Port Arthur was ready for large, well-planned excursions, although casual visitors showing an interest in the new town, were already being “royally wined and dined,” free of charge. Col. James Furlong of Kansas City, nationally famed as a host, became manager of the new hotel.

Although residents were becoming more numerous, alligators and snakes, which endangered the lives of children playing in the so-called streets, were as much in evidence as the new inhabitants. A visitor, later describing early days, said:

At best, Port Arthur was a gloomy place, the abode of hogs, mos- quitoes and cattle, and at night droves of rats took possession of the dark wash-boarded streets, and in the day time, they made “whoopee” under the trunk lines of wooden sidewalks.

Peter Stock’s Port Saloon on Procter Street bore the invitation, “Anchor Here,” and extending down the sidewalk was a trailer sign announcing, “We Want 1,000 Men to Unload Schooners.”

One of the earliest organized excursions—the first “official” excursion being scheduled for a few weeks later—arrived in Port Arthur on the morning of March 18, 1897, under the supervision of Billy Edwards and Edward J. V. Moffet.

The editor of the Port Arthur Herald, who had been in town only two weeks, made a successful effort to have his first issue ready for distribution when the excursion train came in.
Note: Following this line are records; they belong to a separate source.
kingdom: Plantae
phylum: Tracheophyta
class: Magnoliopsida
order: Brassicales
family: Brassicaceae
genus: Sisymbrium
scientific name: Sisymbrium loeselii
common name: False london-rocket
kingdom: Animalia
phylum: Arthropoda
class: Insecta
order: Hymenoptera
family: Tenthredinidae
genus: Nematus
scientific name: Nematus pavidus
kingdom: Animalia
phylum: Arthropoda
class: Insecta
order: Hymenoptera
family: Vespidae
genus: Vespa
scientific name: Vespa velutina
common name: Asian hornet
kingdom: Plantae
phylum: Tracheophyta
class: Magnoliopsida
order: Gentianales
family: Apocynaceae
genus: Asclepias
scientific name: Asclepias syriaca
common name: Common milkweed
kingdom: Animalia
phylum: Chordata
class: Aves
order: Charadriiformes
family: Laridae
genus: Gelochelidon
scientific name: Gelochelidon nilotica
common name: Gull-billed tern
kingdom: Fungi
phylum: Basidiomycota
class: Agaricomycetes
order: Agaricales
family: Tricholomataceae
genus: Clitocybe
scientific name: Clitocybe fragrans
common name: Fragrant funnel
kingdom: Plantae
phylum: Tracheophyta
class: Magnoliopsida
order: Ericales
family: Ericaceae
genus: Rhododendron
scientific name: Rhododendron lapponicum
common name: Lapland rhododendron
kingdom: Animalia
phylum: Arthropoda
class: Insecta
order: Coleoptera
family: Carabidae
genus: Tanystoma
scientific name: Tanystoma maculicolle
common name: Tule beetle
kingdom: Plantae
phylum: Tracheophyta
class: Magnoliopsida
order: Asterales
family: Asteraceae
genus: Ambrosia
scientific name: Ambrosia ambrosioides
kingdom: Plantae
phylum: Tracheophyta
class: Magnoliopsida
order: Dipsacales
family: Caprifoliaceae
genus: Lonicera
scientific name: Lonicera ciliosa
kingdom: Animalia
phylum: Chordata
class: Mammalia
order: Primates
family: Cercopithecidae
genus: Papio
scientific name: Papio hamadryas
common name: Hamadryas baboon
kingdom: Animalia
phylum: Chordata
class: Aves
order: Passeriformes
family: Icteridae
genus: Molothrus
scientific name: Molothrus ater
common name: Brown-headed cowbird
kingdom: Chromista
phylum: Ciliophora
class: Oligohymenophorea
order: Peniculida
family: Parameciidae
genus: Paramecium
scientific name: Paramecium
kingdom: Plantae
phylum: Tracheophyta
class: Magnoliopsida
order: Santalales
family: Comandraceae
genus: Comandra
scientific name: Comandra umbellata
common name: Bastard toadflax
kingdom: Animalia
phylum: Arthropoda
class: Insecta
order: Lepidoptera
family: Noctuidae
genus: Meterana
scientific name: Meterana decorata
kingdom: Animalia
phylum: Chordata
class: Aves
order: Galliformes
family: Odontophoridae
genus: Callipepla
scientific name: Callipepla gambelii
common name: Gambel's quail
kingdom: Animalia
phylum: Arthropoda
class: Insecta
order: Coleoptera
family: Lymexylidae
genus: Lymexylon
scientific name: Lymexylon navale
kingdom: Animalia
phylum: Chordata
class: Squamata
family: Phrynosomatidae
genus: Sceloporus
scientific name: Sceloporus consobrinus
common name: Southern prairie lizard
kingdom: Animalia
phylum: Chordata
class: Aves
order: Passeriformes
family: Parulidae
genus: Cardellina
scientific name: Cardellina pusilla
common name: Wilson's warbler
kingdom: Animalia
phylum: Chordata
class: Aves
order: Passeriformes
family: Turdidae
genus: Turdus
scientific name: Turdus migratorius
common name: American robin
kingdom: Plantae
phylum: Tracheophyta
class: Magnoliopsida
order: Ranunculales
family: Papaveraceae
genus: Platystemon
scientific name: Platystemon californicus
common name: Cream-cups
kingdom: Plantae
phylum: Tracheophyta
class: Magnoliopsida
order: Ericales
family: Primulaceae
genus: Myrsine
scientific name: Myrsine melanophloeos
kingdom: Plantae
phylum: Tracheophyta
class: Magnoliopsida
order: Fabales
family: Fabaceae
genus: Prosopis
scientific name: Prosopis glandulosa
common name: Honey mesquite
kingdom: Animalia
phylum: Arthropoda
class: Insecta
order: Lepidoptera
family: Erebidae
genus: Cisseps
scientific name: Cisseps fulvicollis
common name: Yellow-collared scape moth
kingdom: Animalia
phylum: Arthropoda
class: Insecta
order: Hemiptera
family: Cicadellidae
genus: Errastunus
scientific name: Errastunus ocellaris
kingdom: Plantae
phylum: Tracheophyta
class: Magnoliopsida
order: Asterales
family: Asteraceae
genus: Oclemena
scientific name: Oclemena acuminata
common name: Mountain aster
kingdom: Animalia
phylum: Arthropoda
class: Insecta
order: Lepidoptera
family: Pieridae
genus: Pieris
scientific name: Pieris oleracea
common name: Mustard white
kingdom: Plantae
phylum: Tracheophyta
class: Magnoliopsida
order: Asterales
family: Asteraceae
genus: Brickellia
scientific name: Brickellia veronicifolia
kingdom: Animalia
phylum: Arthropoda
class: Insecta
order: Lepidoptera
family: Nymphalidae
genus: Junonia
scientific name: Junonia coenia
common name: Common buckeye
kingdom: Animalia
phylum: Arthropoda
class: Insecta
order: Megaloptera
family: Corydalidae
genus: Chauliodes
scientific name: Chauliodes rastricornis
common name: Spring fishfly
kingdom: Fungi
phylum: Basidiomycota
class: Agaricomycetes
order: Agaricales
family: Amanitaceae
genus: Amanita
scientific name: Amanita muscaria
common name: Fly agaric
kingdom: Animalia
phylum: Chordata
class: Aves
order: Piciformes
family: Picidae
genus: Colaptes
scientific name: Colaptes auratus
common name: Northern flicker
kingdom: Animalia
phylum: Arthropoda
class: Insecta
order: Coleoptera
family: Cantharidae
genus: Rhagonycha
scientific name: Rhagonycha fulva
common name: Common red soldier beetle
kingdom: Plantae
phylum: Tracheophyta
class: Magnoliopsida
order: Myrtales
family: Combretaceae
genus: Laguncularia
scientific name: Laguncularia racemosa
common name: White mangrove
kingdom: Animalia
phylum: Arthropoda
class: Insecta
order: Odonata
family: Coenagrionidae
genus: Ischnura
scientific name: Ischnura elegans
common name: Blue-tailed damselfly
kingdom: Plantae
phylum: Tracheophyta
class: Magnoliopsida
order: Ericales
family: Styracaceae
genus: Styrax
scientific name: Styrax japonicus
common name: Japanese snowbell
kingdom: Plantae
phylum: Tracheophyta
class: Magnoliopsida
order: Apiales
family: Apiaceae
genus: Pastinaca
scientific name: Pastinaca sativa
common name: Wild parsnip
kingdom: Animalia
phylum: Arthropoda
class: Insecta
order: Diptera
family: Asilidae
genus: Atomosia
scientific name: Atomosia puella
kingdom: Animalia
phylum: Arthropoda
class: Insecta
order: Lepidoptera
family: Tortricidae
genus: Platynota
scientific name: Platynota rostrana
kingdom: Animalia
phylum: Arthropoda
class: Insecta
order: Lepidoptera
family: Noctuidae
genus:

On the train itself the Port Arthur News was born. Its Washington hand press was set up in a baggage car, and its initial edition was run off there on March 17, the day before the train reached its destination.

With his background of a fortnight’s residence, the Herald’s editor was able to write more authoritatively about the city than his rival. He welcomed the arrivals warmly. Under the headline, “To the Excursionists,” he said:

Ladies and Gentlemen. . . . Port Arthur is yours, or at least as much as you are able to pay for. . .. Take everything you fancy except the townsite. . . . Keep off the grass. Don’t shoot at the mosquitoes. This is the closed season under the Texas game laws. Don’t fall in the lake; you will get your feet wet.

This paper, today preserved in the Gates Memorial Library, also pointed out that the “activity of building in Port Arthur is one of the marked features of the city’s progress,” and went on to deplore the fact that the Beaumont lumber mills were unable to meet the demands of builders in the new town. “Some carpenters were compelled to leave town a few days ago because they could not get board, but restaurants and lunch counters are now becoming numerous and large tents supplied with long lines of cots furnish sleeping quarters for many.”

Lumber was cheap, the editor wrote, consequently all of the houses were of frame. However, a brick plant had been established southwest of town and it was anticipated that bricks soon would be turned out at $7 to $8 a thousand, since the clay had been tested and found suitable.

“The handsomest structure,” he said, “is the new terminal station of the K. C. P. & G. railway at the head of Procter Street.” Within a month, with virtual completion of the railroad, the first official excursion was expected to arrive, and every effort was being made to have the station in readiness.

Excitement over new arrivals was not allowed to interfere with normal progress. A school was needed. The newly organized Pert Arthur Real Estate Board called a mass meeting in the Town Hall over the Port Arthur Bank, as a result of which, at 6 a. m., March 26, men of the village met on a block of land on Shreveport Avenue, set aside by the Townsite Company for school purposes Materials and services had been donated, and Peter Stock, who could not leave his saloon long enough to help, sent free beer.

By nightfall the school, including crude blackboards and benches, was completed. Because Edward A. Laughlin had furnished the lumber, it was named the Laughlin School. Miss Mollie Moore of Shreveport, La., was engaged as teacher, and by March 31 the school was in operation with twelve pupils. The term lasted three months, and before school reopened in the fall, the entire picture of the town had changed.